### Problem to work on
Please reproduce, exactly and in full, the lines running from the one that contains "- Add MIT License to the project." to the end of the entries.

### Exercise input
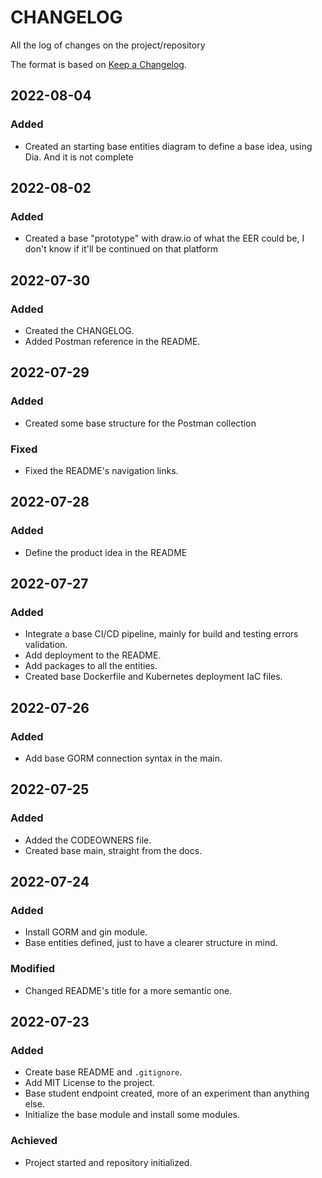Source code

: # CHANGELOG #

All the log of changes on the project/repository

The format is based on [Keep a Changelog](https://keepachangelog.com/en/1.0.0/).

## 2022-08-04

### Added

- Created an starting base entities diagram to define a base idea, using Dia. And it is not complete

## 2022-08-02

### Added

- Created a base "prototype" with draw.io of what the EER could be, I don't know if it'll be continued on that platform

## 2022-07-30

### Added

- Created the CHANGELOG.
- Added Postman reference in the README.

## 2022-07-29

### Added

- Created some base structure for the Postman collection

### Fixed

- Fixed the README's navigation links.

## 2022-07-28

### Added

- Define the product idea in the README

## 2022-07-27

### Added

- Integrate a base CI/CD pipeline, mainly for build and testing errors validation.
- Add deployment to the README.
- Add packages to all the entities.
- Created base Dockerfile and Kubernetes deployment IaC files.

## 2022-07-26

### Added

- Add base GORM connection syntax in the main.

## 2022-07-25

### Added

- Added the CODEOWNERS file.
- Created base main, straight from the docs.

## 2022-07-24

### Added

- Install GORM and gin module.
- Base entities defined, just to have a clearer structure in mind.

### Modified

- Changed README's title for a more semantic one.

## 2022-07-23

### Added

- Create base README and `.gitignore`.
- Add MIT License to the project.
- Base student endpoint created, more of an experiment than anything else.
- Initialize the base module and install some modules.

### Achieved

- Project started and repository initialized.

### Response to the task
- Add MIT License to the project.
- Base student endpoint created, more of an experiment than anything else.
- Initialize the base module and install some modules.

### Achieved

- Project started and repository initialized.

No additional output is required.